Thrust into responsibility as the family’s translator, community ambassador and sibling overseer, he turned out to be a natural leader. He was student body president at Roosevelt High School, then head of Seattle’s Inter-High Council. An essay he wrote on juvenile delinquency earned him recognition as one of the country’s most outstanding students and an invitation to the White House.

At the time, the country was in the thick of World War II, and upon graduation, Luke joined the Army. His service would take him to Guam, Korea, New Guinea and the Philippines, where he earned a Bronze Star.

If there was a single incident that lit her brother’s fire for social activism, said sister Bettie, it was the family’s eviction from their University District apartment during World War II. Their landlady, she said, threw the whole family out, forcing Wing to return home on furlough to help them relocate: “She said, ‘We’re still at war. I can’t tell them apart, and I don’t want them around here.’ “

After the war, Luke returned to Seattle, where he earned political-science and public-administration degrees at the UW, led the school’s Young Democrats group and was elected president of his sophomore class.

He was forever the teacher, challenging and enlightening his siblings.
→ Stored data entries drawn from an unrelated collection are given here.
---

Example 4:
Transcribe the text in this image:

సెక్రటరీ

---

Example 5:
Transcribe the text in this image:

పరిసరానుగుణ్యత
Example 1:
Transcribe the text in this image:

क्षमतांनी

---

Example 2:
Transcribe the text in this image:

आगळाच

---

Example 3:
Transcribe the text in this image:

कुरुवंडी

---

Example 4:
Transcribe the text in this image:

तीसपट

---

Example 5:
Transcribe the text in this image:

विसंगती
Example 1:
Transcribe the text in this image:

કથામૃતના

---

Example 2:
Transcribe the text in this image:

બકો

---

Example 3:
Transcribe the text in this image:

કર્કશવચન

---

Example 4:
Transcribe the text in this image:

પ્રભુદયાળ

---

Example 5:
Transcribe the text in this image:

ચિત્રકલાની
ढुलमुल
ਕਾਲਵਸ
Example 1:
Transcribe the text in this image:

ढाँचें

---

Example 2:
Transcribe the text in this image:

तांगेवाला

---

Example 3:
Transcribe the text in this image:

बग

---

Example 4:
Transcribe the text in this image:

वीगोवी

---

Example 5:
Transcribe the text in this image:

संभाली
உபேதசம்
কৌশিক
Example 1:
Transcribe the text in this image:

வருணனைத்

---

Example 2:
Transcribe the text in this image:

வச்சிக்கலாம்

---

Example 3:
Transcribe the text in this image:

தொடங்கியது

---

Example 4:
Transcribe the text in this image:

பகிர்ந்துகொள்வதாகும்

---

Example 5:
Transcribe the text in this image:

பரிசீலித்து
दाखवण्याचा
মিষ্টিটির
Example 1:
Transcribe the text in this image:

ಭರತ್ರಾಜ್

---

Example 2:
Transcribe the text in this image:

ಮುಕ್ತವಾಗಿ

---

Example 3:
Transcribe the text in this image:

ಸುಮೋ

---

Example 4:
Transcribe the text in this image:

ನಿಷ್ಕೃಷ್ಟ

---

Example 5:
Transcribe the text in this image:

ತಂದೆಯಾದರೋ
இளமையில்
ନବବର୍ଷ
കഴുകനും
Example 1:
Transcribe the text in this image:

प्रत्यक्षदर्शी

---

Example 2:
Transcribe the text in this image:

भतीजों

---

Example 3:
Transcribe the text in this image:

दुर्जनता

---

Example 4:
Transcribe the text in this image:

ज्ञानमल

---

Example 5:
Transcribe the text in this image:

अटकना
He always urged them to read, even if it was just a cereal box at breakfast. When he went away to graduate school at American University in Washington, D.C., he’d encouraged Marge to write. “I was about 8 years old,” she said. “He would send back my letters with corrections on my spelling.”

Toward the end of his life, after seeing some worn Chinese slippers that a local shop owner had found after cleaning out his basement, Wing suggested creating a Chinese folk art museum in the neighborhood. “He said these things shouldn’t be hidden away,” Marge said.
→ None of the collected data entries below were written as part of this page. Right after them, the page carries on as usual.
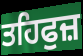
ਤਹਿਫੁਜ਼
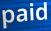
paid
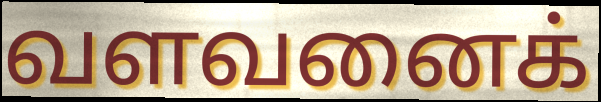
வளவனைக்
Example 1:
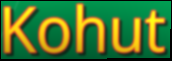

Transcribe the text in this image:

Kohut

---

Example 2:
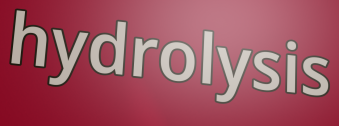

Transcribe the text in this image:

hydrolysis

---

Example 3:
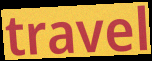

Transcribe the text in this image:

travel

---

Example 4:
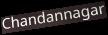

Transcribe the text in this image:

Chandannagar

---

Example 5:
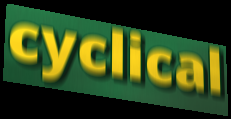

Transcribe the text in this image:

cyclical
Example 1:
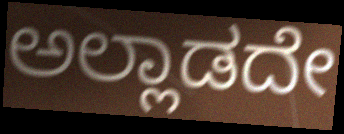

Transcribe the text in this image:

ಅಲ್ಲಾಡದೇ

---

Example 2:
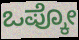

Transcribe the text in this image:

ಒಪ್ಕೋ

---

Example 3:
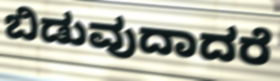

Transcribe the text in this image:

ಬಿಡುವುದಾದರೆ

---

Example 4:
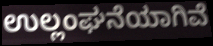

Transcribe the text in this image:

ಉಲ್ಲಂಘನೆಯಾಗಿವೆ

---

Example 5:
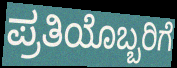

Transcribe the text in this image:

ಪ್ರತಿಯೊಬ್ಬರಿಗೆ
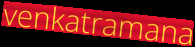
venkatramana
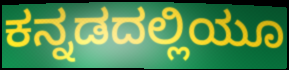
ಕನ್ನಡದಲ್ಲಿಯೂ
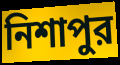
নিশাপুর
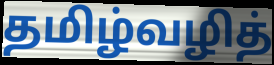
தமிழ்வழித்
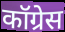
कॉग्रेस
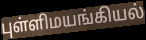
புள்ளிமயங்கியல்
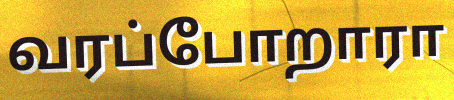
வரப்போறாரா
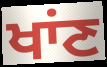
ਖਾਂਣ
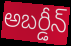
అబర్డీన్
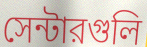
সেন্টারগুলি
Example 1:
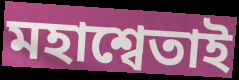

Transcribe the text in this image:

মহাশ্বেতাই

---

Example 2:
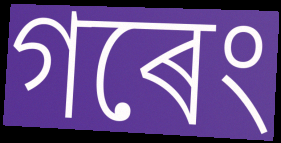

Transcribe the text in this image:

গৰেং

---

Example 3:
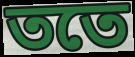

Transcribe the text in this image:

ততে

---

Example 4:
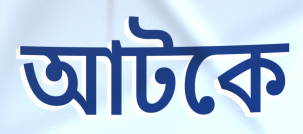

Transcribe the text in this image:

আটকে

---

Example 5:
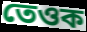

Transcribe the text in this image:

তেওক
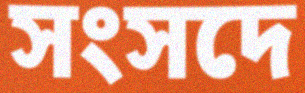
সংসদে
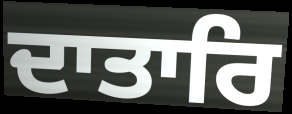
ਦਾਤਾਰਿ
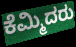
ಕೆಮ್ಮಿದರು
In other words, added Bettie, the baby of the family, while ancient silks and jades already had a home, it was “the everyday culture, the living culture, that’s going to die away and needs to be preserved.”

The three sisters will stay involved with the expanded facility, collaborating on exhibits for the museum’s Luke Family Association Room, a new space they lobbied to create in honor of the family organizations that once helped recent immigrants get on their feet. The Luke Family Association was one of five that once met in the building; one of the other family rooms has been preserved as part of the museum’s “historic immersion” experience.
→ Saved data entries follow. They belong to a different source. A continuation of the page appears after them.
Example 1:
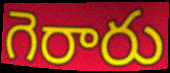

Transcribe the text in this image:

గెరారు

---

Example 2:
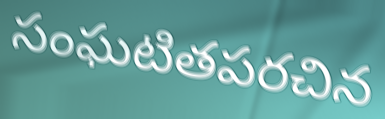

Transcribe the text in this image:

సంఘటితపరచిన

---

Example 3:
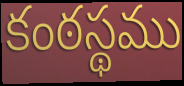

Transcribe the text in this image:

కంఠస్థము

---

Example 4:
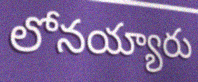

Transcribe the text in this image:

లోనయ్యారు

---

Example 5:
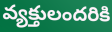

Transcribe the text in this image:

వ్యక్తులందరికి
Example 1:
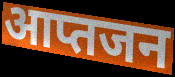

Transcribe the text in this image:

आप्तजन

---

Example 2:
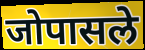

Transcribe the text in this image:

जोपासले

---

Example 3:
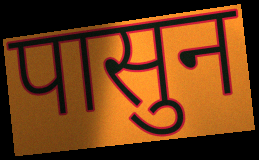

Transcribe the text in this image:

पासुन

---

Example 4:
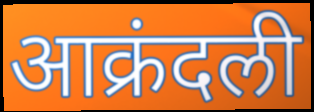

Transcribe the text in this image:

आक्रंदली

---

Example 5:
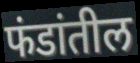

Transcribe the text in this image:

फंडांतील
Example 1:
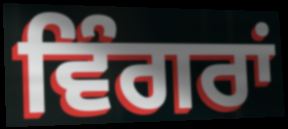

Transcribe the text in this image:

ਵਿੰਗਰਾਂ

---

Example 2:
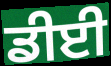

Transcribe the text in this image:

ਡੀਈ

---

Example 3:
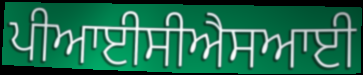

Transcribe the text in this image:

ਪੀਆਈਸੀਐਸਆਈ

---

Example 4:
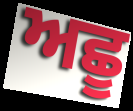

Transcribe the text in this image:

ਅਛੂ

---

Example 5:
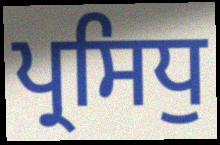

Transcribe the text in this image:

“The Luke family spirit was already there,” Bettie said.

The museum, which now includes a large community space, is a tribute to their brother’s dreams and principles, Luke’s sisters say.

Bettie, who is administrative director for the Greater Seattle chapter of the Organization for Chinese Americans, said the facility “will continue to educate across generations and cultures. It will just be this wonderful magnet for people coming together.”